MAJOR NEW planning legislation to be published today will dramatically clamp down on retentions for large developments and on the rampant expansion of quarries.
The Planning Bill 2010 will be published by Minister for the Environment John Gormley and is partly designed to target problems that persistently cropped up during the property boom which existing planning legislation was not equipped to deal with.
On the retention issue, the Bill will require that it will no longer be possible for planning permission to be granted for retention of developments built without planning permission, where the development would have required an environmental impact assessment (EIA).
The effect of this is that a major development that required an EIA and was built without planning permission must be demolished.
There are also new retention powers in relation to illegal developments on certain European-designated wildlife sites.
In the quarry sector, the new Bill will introduce a strictly time-limited sunset provision which will allow quarries with a generally compliant planning record to apply to An Bord Pleanála to regularise their activities through a new “substitute consent” process.

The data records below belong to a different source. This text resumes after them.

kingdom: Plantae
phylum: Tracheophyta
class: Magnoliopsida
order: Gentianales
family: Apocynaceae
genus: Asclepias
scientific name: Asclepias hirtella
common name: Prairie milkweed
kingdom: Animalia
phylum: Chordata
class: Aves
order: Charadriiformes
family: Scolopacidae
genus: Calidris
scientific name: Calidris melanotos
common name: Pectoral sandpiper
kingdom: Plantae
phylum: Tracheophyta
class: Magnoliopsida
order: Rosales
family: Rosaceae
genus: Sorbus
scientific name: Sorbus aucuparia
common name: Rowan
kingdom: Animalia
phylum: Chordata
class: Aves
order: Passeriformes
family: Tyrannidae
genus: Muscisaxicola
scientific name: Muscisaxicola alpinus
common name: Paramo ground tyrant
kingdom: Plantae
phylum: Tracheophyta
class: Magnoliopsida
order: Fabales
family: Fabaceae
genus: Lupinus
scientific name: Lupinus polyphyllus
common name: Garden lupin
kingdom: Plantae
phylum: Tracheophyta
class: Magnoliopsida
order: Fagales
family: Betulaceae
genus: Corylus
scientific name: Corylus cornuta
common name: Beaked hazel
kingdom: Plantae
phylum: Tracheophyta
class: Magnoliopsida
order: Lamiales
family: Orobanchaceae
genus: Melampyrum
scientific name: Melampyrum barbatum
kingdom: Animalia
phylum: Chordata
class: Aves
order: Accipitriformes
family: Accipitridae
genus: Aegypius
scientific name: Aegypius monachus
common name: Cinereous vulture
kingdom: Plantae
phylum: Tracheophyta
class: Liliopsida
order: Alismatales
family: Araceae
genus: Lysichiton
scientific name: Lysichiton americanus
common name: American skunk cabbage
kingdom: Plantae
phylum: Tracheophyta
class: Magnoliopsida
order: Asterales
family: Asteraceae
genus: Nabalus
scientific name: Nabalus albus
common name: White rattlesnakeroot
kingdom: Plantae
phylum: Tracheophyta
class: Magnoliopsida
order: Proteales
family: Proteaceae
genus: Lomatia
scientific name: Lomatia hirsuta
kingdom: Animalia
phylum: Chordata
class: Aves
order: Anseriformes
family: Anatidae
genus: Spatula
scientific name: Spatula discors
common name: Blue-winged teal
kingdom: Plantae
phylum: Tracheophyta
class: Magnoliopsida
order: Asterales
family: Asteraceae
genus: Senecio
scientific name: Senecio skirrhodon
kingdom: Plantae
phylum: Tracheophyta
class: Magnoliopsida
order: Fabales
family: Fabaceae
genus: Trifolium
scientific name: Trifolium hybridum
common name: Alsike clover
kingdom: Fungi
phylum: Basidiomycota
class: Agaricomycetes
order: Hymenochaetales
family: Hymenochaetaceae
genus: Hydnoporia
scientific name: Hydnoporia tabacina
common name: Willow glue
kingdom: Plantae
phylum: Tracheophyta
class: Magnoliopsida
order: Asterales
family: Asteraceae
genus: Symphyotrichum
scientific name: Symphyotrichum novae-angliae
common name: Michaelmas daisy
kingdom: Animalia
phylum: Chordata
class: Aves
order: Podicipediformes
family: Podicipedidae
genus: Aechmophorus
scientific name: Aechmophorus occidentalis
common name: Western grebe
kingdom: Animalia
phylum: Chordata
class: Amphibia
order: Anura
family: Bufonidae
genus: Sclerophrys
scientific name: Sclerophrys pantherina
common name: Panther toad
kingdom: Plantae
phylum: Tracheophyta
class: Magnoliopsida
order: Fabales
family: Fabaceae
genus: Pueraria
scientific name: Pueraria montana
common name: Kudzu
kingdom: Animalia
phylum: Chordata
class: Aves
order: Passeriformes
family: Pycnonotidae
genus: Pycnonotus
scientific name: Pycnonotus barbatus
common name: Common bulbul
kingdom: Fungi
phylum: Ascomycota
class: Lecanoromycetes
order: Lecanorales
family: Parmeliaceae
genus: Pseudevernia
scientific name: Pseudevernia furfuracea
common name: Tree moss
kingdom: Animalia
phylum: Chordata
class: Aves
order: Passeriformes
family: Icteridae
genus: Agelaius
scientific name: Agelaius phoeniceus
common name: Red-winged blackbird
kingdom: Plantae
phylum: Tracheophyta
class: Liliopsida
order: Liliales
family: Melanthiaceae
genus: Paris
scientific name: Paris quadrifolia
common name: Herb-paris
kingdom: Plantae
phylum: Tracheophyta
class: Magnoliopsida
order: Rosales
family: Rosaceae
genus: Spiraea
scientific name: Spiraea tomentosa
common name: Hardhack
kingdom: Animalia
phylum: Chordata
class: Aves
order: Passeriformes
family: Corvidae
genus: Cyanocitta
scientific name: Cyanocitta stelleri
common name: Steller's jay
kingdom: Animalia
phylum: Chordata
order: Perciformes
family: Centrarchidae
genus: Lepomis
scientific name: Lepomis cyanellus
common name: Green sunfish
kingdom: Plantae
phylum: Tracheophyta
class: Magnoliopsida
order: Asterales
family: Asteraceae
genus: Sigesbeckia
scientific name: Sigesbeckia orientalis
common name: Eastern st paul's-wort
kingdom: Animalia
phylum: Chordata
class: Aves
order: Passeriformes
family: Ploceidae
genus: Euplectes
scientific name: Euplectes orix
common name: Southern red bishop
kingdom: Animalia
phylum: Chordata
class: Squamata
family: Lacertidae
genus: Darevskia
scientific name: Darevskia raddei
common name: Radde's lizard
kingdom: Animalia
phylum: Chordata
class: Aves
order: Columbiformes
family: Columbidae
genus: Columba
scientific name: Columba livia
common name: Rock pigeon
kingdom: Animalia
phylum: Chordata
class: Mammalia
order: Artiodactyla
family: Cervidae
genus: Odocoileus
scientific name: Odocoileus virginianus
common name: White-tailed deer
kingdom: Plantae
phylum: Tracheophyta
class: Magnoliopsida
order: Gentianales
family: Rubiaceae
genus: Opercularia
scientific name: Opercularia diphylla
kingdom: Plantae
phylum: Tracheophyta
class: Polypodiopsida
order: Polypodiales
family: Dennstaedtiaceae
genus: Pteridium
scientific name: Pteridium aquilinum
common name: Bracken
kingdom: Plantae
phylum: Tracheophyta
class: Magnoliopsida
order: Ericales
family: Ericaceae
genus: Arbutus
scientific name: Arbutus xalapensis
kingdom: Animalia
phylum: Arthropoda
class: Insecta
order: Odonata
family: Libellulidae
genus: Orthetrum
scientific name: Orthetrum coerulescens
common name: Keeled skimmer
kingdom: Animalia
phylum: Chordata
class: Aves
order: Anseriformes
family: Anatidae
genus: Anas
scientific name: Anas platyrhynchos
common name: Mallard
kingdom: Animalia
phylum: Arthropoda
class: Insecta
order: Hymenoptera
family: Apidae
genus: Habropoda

There will also be a new requirement for local authorities to prepare a complete inventory of all quarries in their jurisdiction. Quarries that never had planning permission or failed to register under S.261 of the Planning Act 2000 will not qualify for substitute consent.
Improved enforcement provisions in the Bill will require local authorities to immediately take enforcement proceedings against quarries which are refused substitute consent or are otherwise non-compliant.
There are also new provisions for the protection and strengthening of public rights of way.